### LISTA DE ACTIVIDADES:
• A. Resume en dos oraciones el texto sobre Naím.
• B. Retoma el texto sobre Naím después de su última oración y continúalo con un párrafo nuevo.

Y le veo, y es un niño feliz. Si le digo que mi dedo anular es un destornillador que provoca cosquillas, antes de elevarlo ante su rostro, ya se está descojonando. Si hoy bromeo y le digo que no me llega el dinero para comprar comida, se lleva las manos a sus testículos para protegerlos, porque sabe que de ahí me hago yo una tortilla con dos huevos para él y para su hermano. Él es así, besucón, el rey de los abrazos, listo como el hambre que pasaron todos mis antepasados. Él es caricia, una oda a la sonrisa, más instintivo que su hermano, más valiente que un servidor cuando recorría su edad. Él es así, parecido pero distinto a nosotros. Igual pero diferente a su hermano mayor, que es el rey soñador, que es empatía elevada al cubo, que vive más dentro de sí que fuera. Sueña, pero habla de sus sueños. Es imaginación narrada a plena voz en el silencio de su cuarto. Es extrovertido porque comienza a reconocer las debilidades de quienes le rodeamos. Él es así, es Naím, y este sábado, 2 de mayo, cumple sus primeros cuatro años y lo amo... y os confieso que sé que seguiré amándolo.

### REGISTROS DEL CONJUNTO:

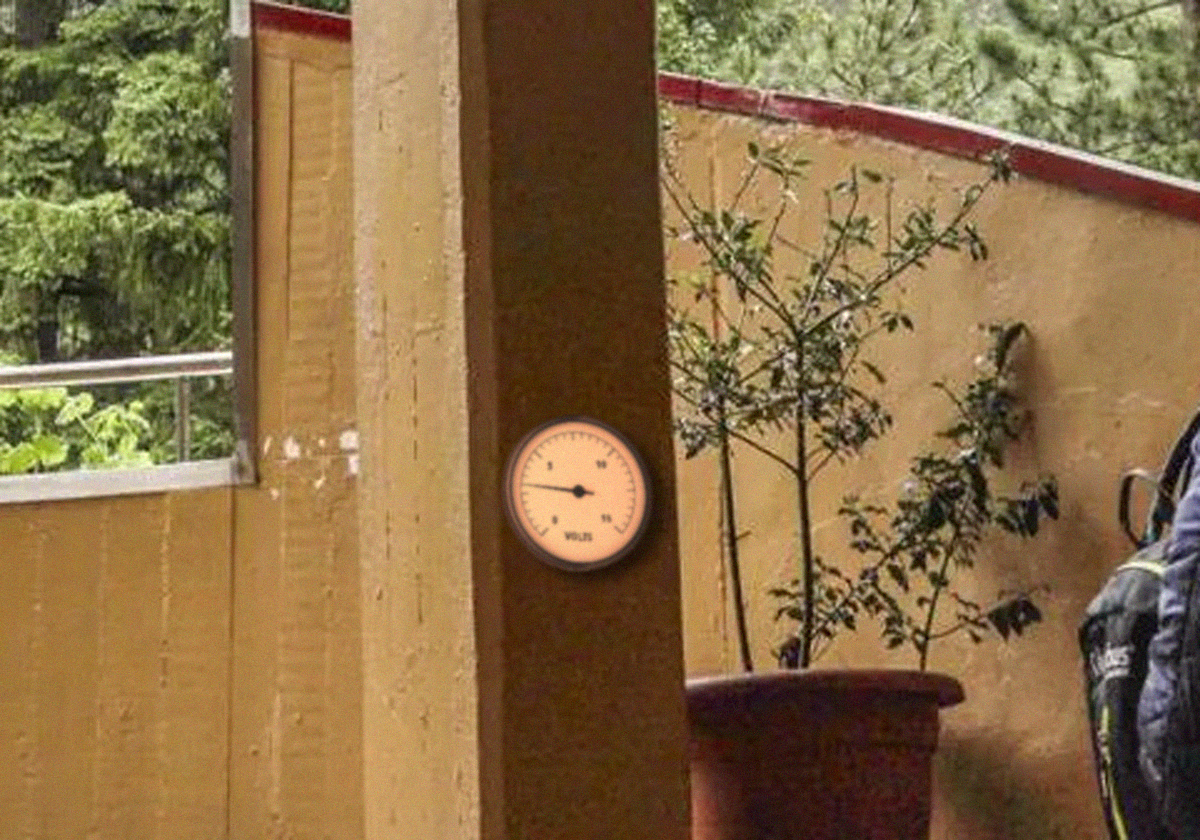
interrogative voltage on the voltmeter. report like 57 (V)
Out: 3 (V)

==

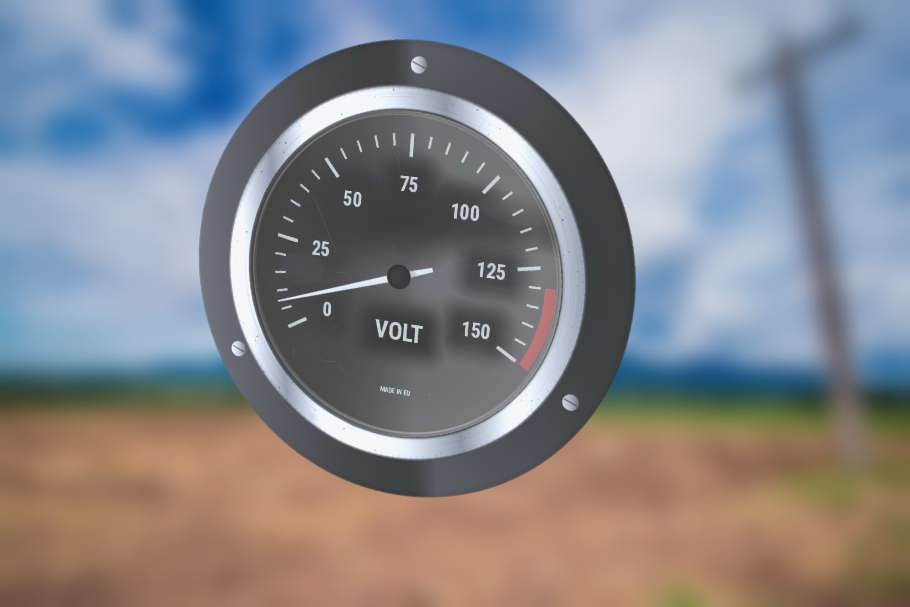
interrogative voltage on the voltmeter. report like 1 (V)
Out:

### RESPUESTAS POR TAREA:
• A. El texto describe a Naím como un niño feliz, cariñoso, instintivo y valiente, parecido pero distinto a su hermano mayor, que es soñador, empático y vive más dentro de sí que fuera. Este sábado, 2 de mayo, Naím cumple cuatro años, y la voz del texto afirma que lo ama y que seguirá amándolo.

• B.
En la terraza está mientras concluyo este artículo. Subo. Una cuerda atada a un coche teledirigido que ya dejó de funcionar. Era de los baratos, sí. Le digo que baje, que ya refresca la tarde que me regala la brisa perfumada de Breña, río Barbate y olas de océano estrelladas contra mi playa. Se detiene y mira y me pide “por favor, déjame jugar mucho más, mucho más, por favor, papá...”. Le clavo la mirada en sus pupilas, y os confieso, se me agrieta en húmedas lágrimas. Vale, pero si me prometes que jamás de los jamases dejarás de jugar... “Te lo prometo papá, voy a jugar siempre mucho más”. No me digan, sean valientes y confiesen, si no es para llorar tanto por un ojalá que así sea, como por esa sensación de intentar recordar el día que muchos de nosotros dejamos de jugar. Lo siento, pero sonrío y hago la cuenta de las veces que me acusan de no querer madurar. Juguemos pues para no dejar de jugar.